### Tugas
Ulangi setiap baris teks dari semua item di bawah ini tanpa mengubah satu huruf pun.

----------------------------------------

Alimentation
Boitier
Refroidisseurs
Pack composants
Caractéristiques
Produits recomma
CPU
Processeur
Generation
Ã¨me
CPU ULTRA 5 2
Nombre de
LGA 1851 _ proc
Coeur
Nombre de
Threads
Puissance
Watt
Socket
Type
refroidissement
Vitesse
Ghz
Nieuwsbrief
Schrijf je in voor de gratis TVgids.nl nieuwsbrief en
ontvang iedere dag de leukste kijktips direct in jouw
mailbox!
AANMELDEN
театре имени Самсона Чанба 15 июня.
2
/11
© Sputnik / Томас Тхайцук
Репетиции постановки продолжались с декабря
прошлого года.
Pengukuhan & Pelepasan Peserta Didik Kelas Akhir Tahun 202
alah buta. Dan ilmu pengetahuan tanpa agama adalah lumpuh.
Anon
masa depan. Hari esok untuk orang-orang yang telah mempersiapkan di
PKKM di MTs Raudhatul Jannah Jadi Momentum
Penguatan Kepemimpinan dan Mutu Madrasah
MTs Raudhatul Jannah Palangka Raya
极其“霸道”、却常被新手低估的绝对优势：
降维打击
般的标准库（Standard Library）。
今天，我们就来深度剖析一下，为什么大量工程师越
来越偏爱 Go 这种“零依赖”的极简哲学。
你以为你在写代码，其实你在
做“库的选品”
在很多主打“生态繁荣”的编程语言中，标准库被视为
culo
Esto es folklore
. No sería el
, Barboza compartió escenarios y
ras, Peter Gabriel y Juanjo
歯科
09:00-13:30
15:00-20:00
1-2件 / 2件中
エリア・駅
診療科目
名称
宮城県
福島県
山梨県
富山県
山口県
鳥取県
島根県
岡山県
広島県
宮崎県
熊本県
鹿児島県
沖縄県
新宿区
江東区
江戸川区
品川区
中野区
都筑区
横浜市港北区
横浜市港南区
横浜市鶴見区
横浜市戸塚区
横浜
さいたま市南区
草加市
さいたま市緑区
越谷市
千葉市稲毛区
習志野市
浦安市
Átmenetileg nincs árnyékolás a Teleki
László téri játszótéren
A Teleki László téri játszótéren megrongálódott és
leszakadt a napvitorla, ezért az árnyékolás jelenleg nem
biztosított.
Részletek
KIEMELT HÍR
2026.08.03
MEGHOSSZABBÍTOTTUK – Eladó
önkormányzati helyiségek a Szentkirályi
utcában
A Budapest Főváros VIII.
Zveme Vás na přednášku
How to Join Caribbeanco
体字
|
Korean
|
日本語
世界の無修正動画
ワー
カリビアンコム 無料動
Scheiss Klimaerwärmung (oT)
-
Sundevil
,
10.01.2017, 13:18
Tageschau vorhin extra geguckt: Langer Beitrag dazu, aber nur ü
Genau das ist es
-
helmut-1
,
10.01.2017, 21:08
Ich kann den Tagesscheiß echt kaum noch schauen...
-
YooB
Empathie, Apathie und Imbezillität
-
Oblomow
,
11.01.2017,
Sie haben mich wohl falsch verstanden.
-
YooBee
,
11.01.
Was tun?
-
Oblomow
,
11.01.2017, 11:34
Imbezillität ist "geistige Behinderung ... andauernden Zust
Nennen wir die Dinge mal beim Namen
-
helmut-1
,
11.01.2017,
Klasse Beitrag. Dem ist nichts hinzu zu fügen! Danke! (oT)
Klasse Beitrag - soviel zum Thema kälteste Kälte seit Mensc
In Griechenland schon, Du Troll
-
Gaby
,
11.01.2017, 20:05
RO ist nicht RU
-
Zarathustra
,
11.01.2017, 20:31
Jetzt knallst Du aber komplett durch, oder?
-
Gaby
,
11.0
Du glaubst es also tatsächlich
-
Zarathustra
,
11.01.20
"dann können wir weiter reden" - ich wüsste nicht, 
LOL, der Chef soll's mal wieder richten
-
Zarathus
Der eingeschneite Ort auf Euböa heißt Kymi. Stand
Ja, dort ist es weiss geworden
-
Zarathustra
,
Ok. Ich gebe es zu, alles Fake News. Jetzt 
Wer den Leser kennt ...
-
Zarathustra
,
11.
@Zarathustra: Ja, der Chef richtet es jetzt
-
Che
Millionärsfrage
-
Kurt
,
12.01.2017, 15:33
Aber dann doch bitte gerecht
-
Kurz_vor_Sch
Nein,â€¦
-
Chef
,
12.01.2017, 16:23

----------------------------------------

### Jawaban Tugas
Alimentation
Boitier
Refroidisseurs
Pack composants
Caractéristiques
Produits recomma
CPU
Processeur
Generation
Ã¨me
CPU ULTRA 5 2
Nombre de
LGA 1851 _ proc
Coeur
Nombre de
Threads
Puissance
Watt
Socket
Type
refroidissement
Vitesse
Ghz
Nieuwsbrief
Schrijf je in voor de gratis TVgids.nl nieuwsbrief en
ontvang iedere dag de leukste kijktips direct in jouw
mailbox!
AANMELDEN
театре имени Самсона Чанба 15 июня.
2
/11
© Sputnik / Томас Тхайцук
Репетиции постановки продолжались с декабря
прошлого года.
Pengukuhan & Pelepasan Peserta Didik Kelas Akhir Tahun 202
alah buta. Dan ilmu pengetahuan tanpa agama adalah lumpuh.
Anon
masa depan. Hari esok untuk orang-orang yang telah mempersiapkan di
PKKM di MTs Raudhatul Jannah Jadi Momentum
Penguatan Kepemimpinan dan Mutu Madrasah
MTs Raudhatul Jannah Palangka Raya
极其“霸道”、却常被新手低估的绝对优势：
降维打击
般的标准库（Standard Library）。
今天，我们就来深度剖析一下，为什么大量工程师越
来越偏爱 Go 这种“零依赖”的极简哲学。
你以为你在写代码，其实你在
做“库的选品”
在很多主打“生态繁荣”的编程语言中，标准库被视为
culo
Esto es folklore
. No sería el
, Barboza compartió escenarios y
ras, Peter Gabriel y Juanjo
歯科
09:00-13:30
15:00-20:00
1-2件 / 2件中
エリア・駅
診療科目
名称
宮城県
福島県
山梨県
富山県
山口県
鳥取県
島根県
岡山県
広島県
宮崎県
熊本県
鹿児島県
沖縄県
新宿区
江東区
江戸川区
品川区
中野区
都筑区
横浜市港北区
横浜市港南区
横浜市鶴見区
横浜市戸塚区
横浜
さいたま市南区
草加市
さいたま市緑区
越谷市
千葉市稲毛区
習志野市
浦安市
Átmenetileg nincs árnyékolás a Teleki
László téri játszótéren
A Teleki László téri játszótéren megrongálódott és
leszakadt a napvitorla, ezért az árnyékolás jelenleg nem
biztosított.
Részletek
KIEMELT HÍR
2026.08.03
MEGHOSSZABBÍTOTTUK – Eladó
önkormányzati helyiségek a Szentkirályi
utcában
A Budapest Főváros VIII.
Zveme Vás na přednášku
How to Join Caribbeanco
体字
|
Korean
|
日本語
世界の無修正動画
ワー
カリビアンコム 無料動
Scheiss Klimaerwärmung (oT)
-
Sundevil
,
10.01.2017, 13:18
Tageschau vorhin extra geguckt: Langer Beitrag dazu, aber nur ü
Genau das ist es
-
helmut-1
,
10.01.2017, 21:08
Ich kann den Tagesscheiß echt kaum noch schauen...
-
YooB
Empathie, Apathie und Imbezillität
-
Oblomow
,
11.01.2017,
Sie haben mich wohl falsch verstanden.
-
YooBee
,
11.01.
Was tun?
-
Oblomow
,
11.01.2017, 11:34
Imbezillität ist "geistige Behinderung ... andauernden Zust
Nennen wir die Dinge mal beim Namen
-
helmut-1
,
11.01.2017,
Klasse Beitrag. Dem ist nichts hinzu zu fügen! Danke! (oT)
Klasse Beitrag - soviel zum Thema kälteste Kälte seit Mensc
In Griechenland schon, Du Troll
-
Gaby
,
11.01.2017, 20:05
RO ist nicht RU
-
Zarathustra
,
11.01.2017, 20:31
Jetzt knallst Du aber komplett durch, oder?
-
Gaby
,
11.0
Du glaubst es also tatsächlich
-
Zarathustra
,
11.01.20
"dann können wir weiter reden" - ich wüsste nicht, 
LOL, der Chef soll's mal wieder richten
-
Zarathus
Der eingeschneite Ort auf Euböa heißt Kymi. Stand
Ja, dort ist es weiss geworden
-
Zarathustra
,
Ok. Ich gebe es zu, alles Fake News. Jetzt 
Wer den Leser kennt ...
-
Zarathustra
,
11.
@Zarathustra: Ja, der Chef richtet es jetzt
-
Che
Millionärsfrage
-
Kurt
,
12.01.2017, 15:33
Aber dann doch bitte gerecht
-
Kurz_vor_Sch
Nein,â€¦
-
Chef
,
12.01.2017, 16:23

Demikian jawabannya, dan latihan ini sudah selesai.